North Carolina Humanities Council Awards Harvey Gantt Highest Honor

North Carolina Humanities Council Awards Harvey Gantt Highest Honor

North Carolina Humanities Council trustees have selected Harvey Gantt as the recipient of the 2015 John Tyler Caldwell Award for the Humanities, the Council’s most prestigious public humanities honor. The award recognizes Gantt for his lifelong achievements as an advocate for the public humanities across North Carolina. The Caldwell Award ceremony will be held on October 15, 2015, at the Mint Museum in Uptown, Charlotte at 6:00 pm. A reception will follow at the Harvey Gantt Center. The events are free and open to the public. RSVP is required due to space limitation.

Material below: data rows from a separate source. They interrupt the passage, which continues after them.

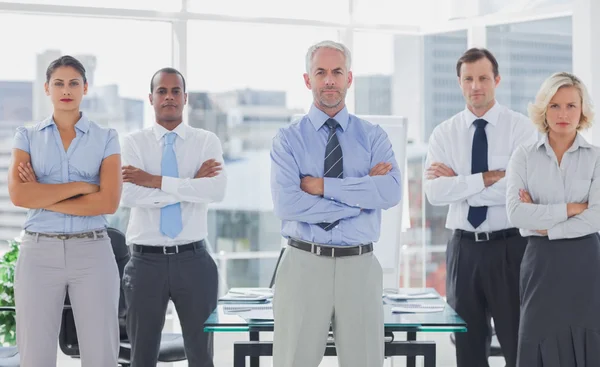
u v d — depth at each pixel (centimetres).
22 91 566
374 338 341
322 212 342
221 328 343
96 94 581
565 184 384
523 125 446
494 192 428
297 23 606
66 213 380
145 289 430
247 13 599
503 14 571
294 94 621
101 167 393
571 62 543
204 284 437
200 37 598
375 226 354
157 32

Harvey Gantt is a trailblazer champion for civil rights, respected nationally for his position in education, health care, the environment, and for his vision for improving the quality of life for all citizens. Born in Charleston, South Carolina, Gantt participated in civil rights activism in high school and was the first African-American student to attend Clemson University where he graduated with honors in architecture in 1965. He received a Masters of City Planning degree from the Massachusetts Institute of Technology (MIT) in 1970 and soon after began his political career, serving on Charlotte City Council from 1974 until 1983, and as Charlotte’s first African-American Mayor for two successive terms, from 1983 to 1987, challenging Charlotte’s role on planning, revitalization of the inner city, housing, and managed growth.

Gantt’s activism does not stop in the political arena; he is also an avid advocate in his field, architecture, encouraging architects nationally to use their creative skills to address the critical social and public policy issues that impact the urban environment. Gantt Huberman Architects, the architectural firm he co-founded with Jeff Huberman, has won numerous awards and is a part of many significant public projects around Charlotte, including the Charlotte Transportation Center, ImaginOn children's museum, and UNC Charlotte's Center City Building.

A tireless public servant, Gantt holds active board membership in education, cultural, civic, and business organizations. He has served for over a decade on the board of Nucor Corporation and currently serves on the Boards of the Foundation for the Carolinas, Charlotte-Mecklenburg Housing Partnership, YMCA of Greater Charlotte, and Chair of Charlotte Center City Partners. He was past chairman of the Foundation for the Carolinas, and past president of Crisis Assistance Ministry.

Because of his great impact throughout North Carolina, in 2009, the Afro-American Cultural Center in Charlotte was named the Harvey B. Gantt Center for African-American Arts and Culture. When Gantt spoke of this honor he said:

“When it was first proposed that this building be named after me, I hesitated. Being a man of tradition, I always felt it was more appropriate to name a building or street for someone after their passing, as a way to honor their work…After much processing and discussion with my wife, Cindy, the prevailing factor that led me to say "yes" was that it was for the sake of posterity. I envisioned walking into the building with my grandchildren and had thoughts of others doing the same with future generations. I saw them talking about the sacrifices of many who made Charlotte great, and the enormous history and accomplishments of the African American community. And I remembered my parents and others who served as inspirations to me. I am forever grateful to them for being the driving force and motivation in my life.” (

Gantt is married to the former Lucinda Brawley and they have four children.